▸ Your task:
Would you repeat the listing below verbatim and drop the images?

▸ Input data:
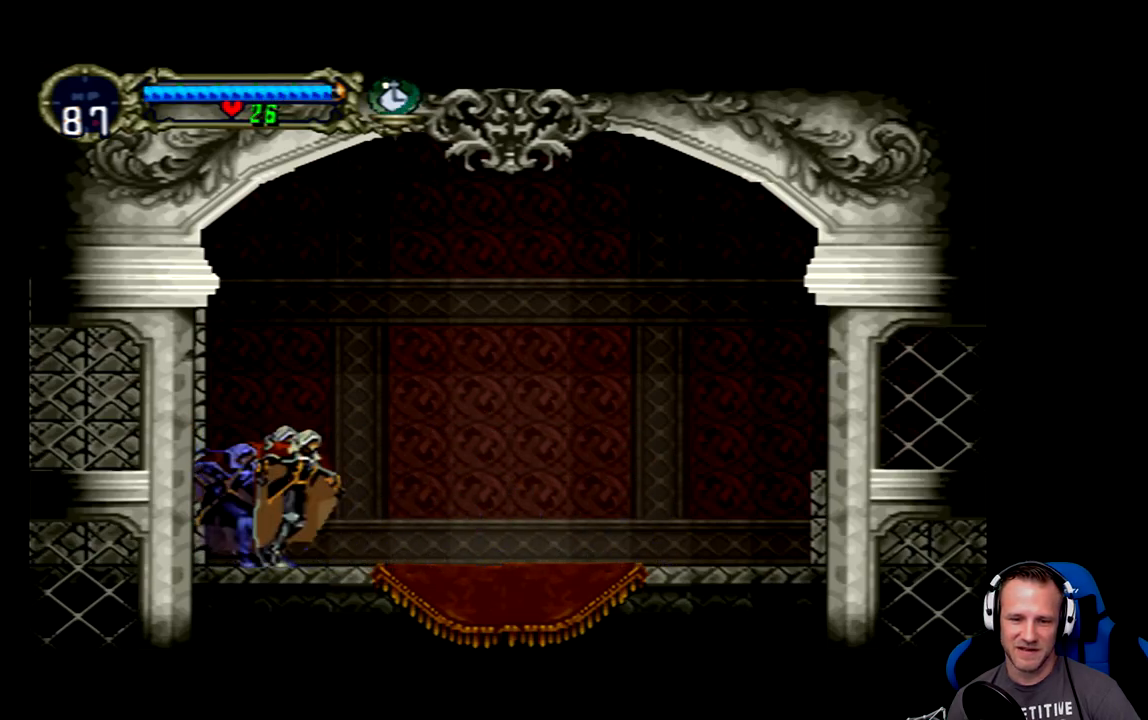
{"buttons": ["DPAD_RIGHT"], "left_stick": "center", "events": []}
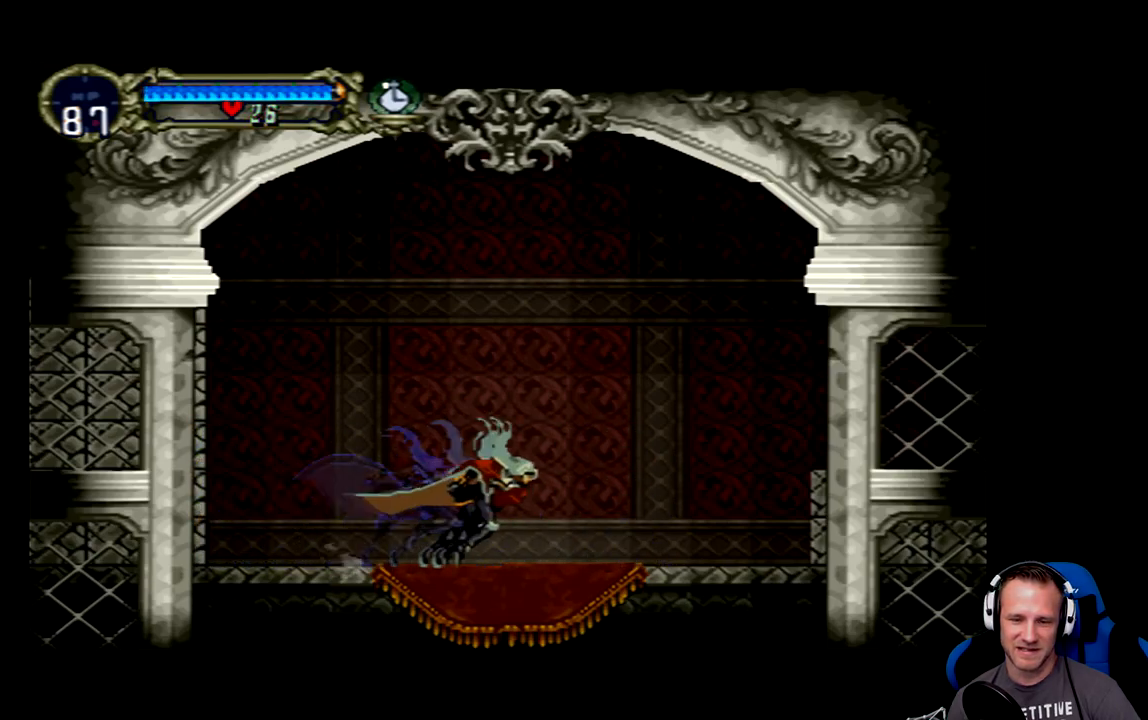
{"buttons": [], "left_stick": "center", "events": [[217, "DPAD_RIGHT", "up"], [317, "Y", "down"], [417, "Y", "up"]]}
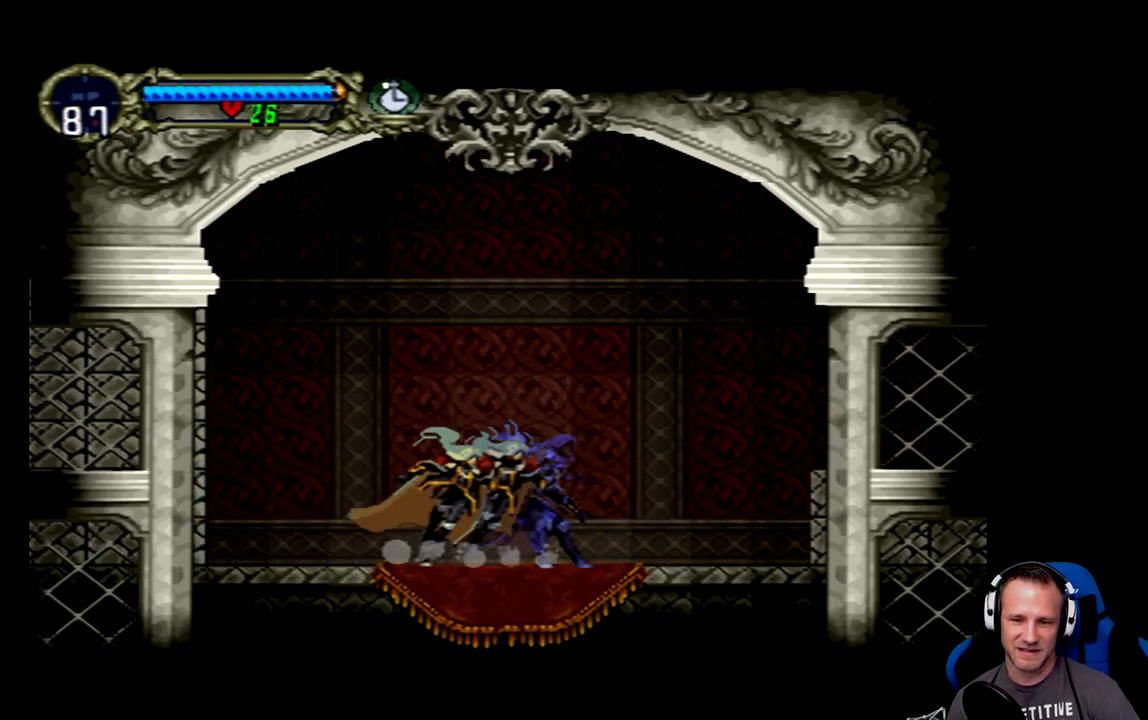
{"buttons": [], "left_stick": "center", "events": [[333, "Y", "down"], [467, "Y", "up"]]}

▸ Finished task:
{"buttons": ["DPAD_RIGHT"], "left_stick": "center", "events": []}
{"buttons": [], "left_stick": "center", "events": [[217, "DPAD_RIGHT", "up"], [317, "Y", "down"], [417, "Y", "up"]]}
{"buttons": [], "left_stick": "center", "events": [[333, "Y", "down"], [467, "Y", "up"]]}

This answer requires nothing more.